The Tuesday evening event which showcased Ed Willmington’s Mass was, therefore, an opportunity to truly experience theory birthing practice, action embodying concepts. It was a privilege to be a part of that evening. Ed had embraced the structure, text, and heart of the age old Catholic Mass, fusing it with both contemporary and ancient musical expressions. The technological track, the live musicians, and the choir were admirably threaded in a mutually beneficial manner which resulted in an eclectic musical tapestry. Alongside the music there were visuals also. The dramatic walls of Pasadena First Congregational Church held projections of key texts and images, whilst Marcia McFee gave physical embodiment to the music by gifting us with deeply insightful dance interpretation.

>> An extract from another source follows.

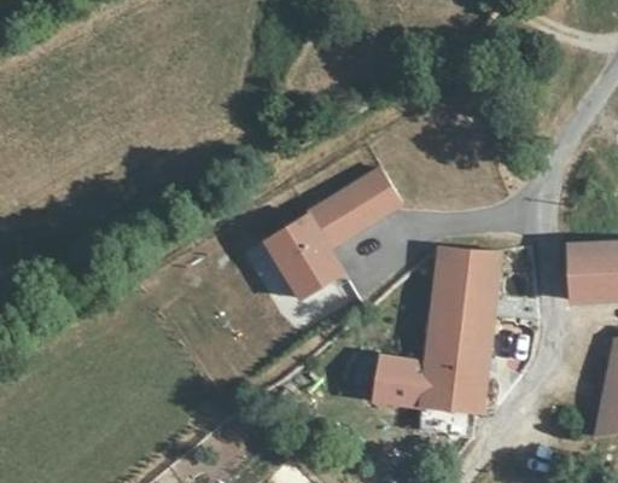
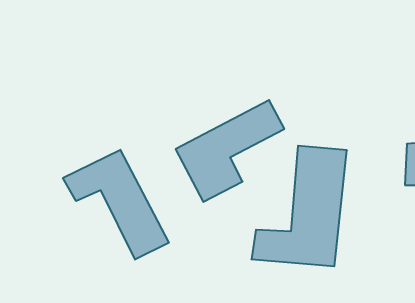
building: none -> [63,150,169,260]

The full title of the event was “Just Art: The Place of Art in the Ethical formation of Christian disciples.” Especially meaningful to me personally, was the effort that Ed Wilmington took to explicitly link the artistic process and the real life living. Time after time he would tell us as a choir that he hoped the rehearsal and performative process would be deeply enriching to us. He gently exposed us to the formative (and sometimes painful) privilege of living with art during its gestating period. He took time to explain the Latin biblical texts. He took time to pray with us. And he took time to remind us that we were taking our place in a long line of Christians who had sought to glorify God and bless others through those exact words expressed through music. To those listening I truly hope and pray it was a blessing. As one performing, I know that it was.